The movie? Why, Secretariat, of course. Every birthday wish that I can remember was spent on having my own horse. I remember considering wishing for a car on my 16th birthday, but at the last minute I resorted to my default and once again, blew out those candles thinking of a horse.

All that to say, I love horses, and so obviously, I'm going to want to go see this movie. Not only do I love horses, but I love the Triple Crown - the trifecta of horse racing! I can talk about the winners of the past few years, the upsets, and the near misses. I just love it.

Secretariat was an incredible horse, breaking records that people today only dream of their horses breaking. He still holds the track record for the Belmont Stakes, the third race in the Triple Crown. He raced in 1973, and 37 years later he is still the champion. What is even more gripping about his story is the seemingly unfounded belief that his owner, rider and trainer had in him.  All they had as their foundation was that his bloodline showed promise and that he was proving to be a good horse.

While watching the movie, I realized a profound and yet unmistakable truth.  I watched as these people risked everything they had on their belief that Secretariat was a great horse.  He was the underdog, he had a female owner in a world of men, a washed up trainer, and an old jockey.  The estate of the owner's father rested on the success of Secretariat.  I wanted to be nervous for them, but I already knew the ending, so I sat back and enjoyed the suspense all the way up to the climax.  It struck me, though, that they didn't know how it was going to end.  They risked everything they had on their belief, knowing that they could have lost everything. What great faith.  What great courage.  They were fighting hard for a win.

I immediately thought of us believers - risking everything we have in this world on our belief in a Savior who rules another kingdom.  But we're different.  We know the ending.  We aren't fighting hard for a win, we are fighting for belief that we do actually win, and that we have already won.  The stakes change when we realize this great truth.  Our fight is not for the end result, it's for the ability to cling to the truth we know in this present moment.

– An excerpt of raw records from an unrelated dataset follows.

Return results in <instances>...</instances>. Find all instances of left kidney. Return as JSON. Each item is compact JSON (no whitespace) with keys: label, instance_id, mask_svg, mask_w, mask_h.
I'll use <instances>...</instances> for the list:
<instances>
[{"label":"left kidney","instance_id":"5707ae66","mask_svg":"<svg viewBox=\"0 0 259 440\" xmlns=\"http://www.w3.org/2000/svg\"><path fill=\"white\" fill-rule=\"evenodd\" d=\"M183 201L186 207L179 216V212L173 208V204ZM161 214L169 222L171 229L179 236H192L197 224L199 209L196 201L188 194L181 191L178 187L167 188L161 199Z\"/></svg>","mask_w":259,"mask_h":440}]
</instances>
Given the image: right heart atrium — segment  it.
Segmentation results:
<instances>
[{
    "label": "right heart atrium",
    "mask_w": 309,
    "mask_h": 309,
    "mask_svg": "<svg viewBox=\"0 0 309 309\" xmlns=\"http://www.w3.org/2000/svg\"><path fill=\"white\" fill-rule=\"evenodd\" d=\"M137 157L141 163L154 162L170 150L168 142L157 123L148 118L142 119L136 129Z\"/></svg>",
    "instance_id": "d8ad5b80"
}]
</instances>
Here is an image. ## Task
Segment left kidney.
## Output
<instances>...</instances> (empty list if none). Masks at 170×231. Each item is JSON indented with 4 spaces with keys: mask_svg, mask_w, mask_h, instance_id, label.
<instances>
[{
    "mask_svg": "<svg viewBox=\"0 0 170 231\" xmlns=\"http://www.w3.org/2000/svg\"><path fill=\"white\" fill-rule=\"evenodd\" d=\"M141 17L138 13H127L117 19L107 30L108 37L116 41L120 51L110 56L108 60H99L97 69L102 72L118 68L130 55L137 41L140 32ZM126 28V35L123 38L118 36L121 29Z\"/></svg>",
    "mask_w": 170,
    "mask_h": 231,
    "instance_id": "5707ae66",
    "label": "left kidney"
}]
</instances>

So sit back and enjoy the suspense all the way up to the climax, but don't quit the fight because we've already won.  Cling to faith because you know the ending, and you know the reward.  I may have known that Secretariat would win, but I didn't know how.  It was awesome.  He won the Belmont by 31 lengths.  I was on the edge of my seat the whole time, not because I was unsure of his upcoming success, but because I was thrilled to be a witness to such a grand victory.

We have a bloodline that cannot be questioned.  We have a Victor who cannot be defeated.  We have a race that cannot be lost.  But belief is what we're fighting for, and what we must cling to.  The second we stop believing in the power of our kingdom, we miss out on the thrill of the victory.


  1. I cried a few times in this movie, but that last race was incredible, I was getting chills and I definitely cried a bit. It was a great story and a really good movie!

  2. thanks for posting :) loved it.